* **Work task**
In the abstract on quantum synchronization with correlated baths, what model describes the reservoirs to which the two-qubit XXZ chain is coupled?

* **Document text**

☆ ☆ ☆ ☆ ☆ ☆ ☆

Quantum synchronization with correlated baths

doi:10.1088/1674-1056/ad0bef

Abstract We study quantum synchronization under the nonequilibrium reservoirs. We consider a two-qubit XXZ chain coupled independently to their own reservoirs modeled by the collisional model. Two reservoir particles, initially prepared in a thermal state or a state with coherence, are correlated through a unitary transformation and afterward interact locally with the two quantum subsystems. We study the quantum effect of reservoir on synchronous dynamics of system. By preparing different reservoir initial states or manipulating the reservoir particles coupling and the temperature gradient, we find that quantum entanglement of reservoir is the key to control quantum synchronization of system qubits.

☆ ☆ ☆ ☆ ☆ ☆ ☆

* **Data extract**

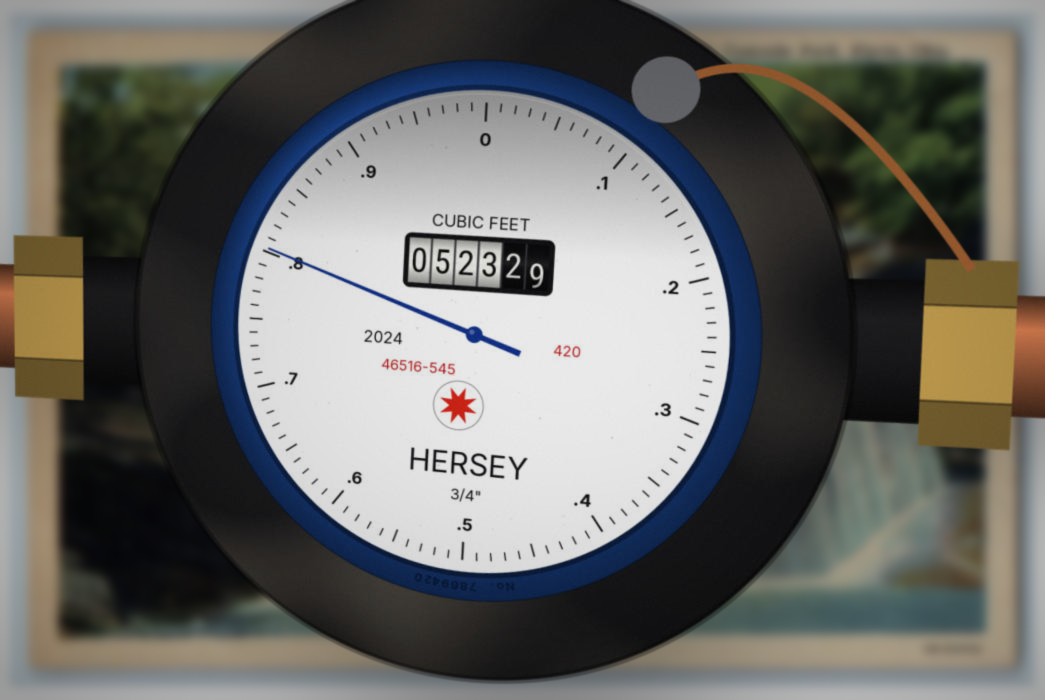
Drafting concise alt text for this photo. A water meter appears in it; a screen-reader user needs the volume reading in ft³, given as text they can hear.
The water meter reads 52328.80 ft³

☆ ☆ ☆ ☆ ☆ ☆ ☆

* **Written answer**
The collisional model.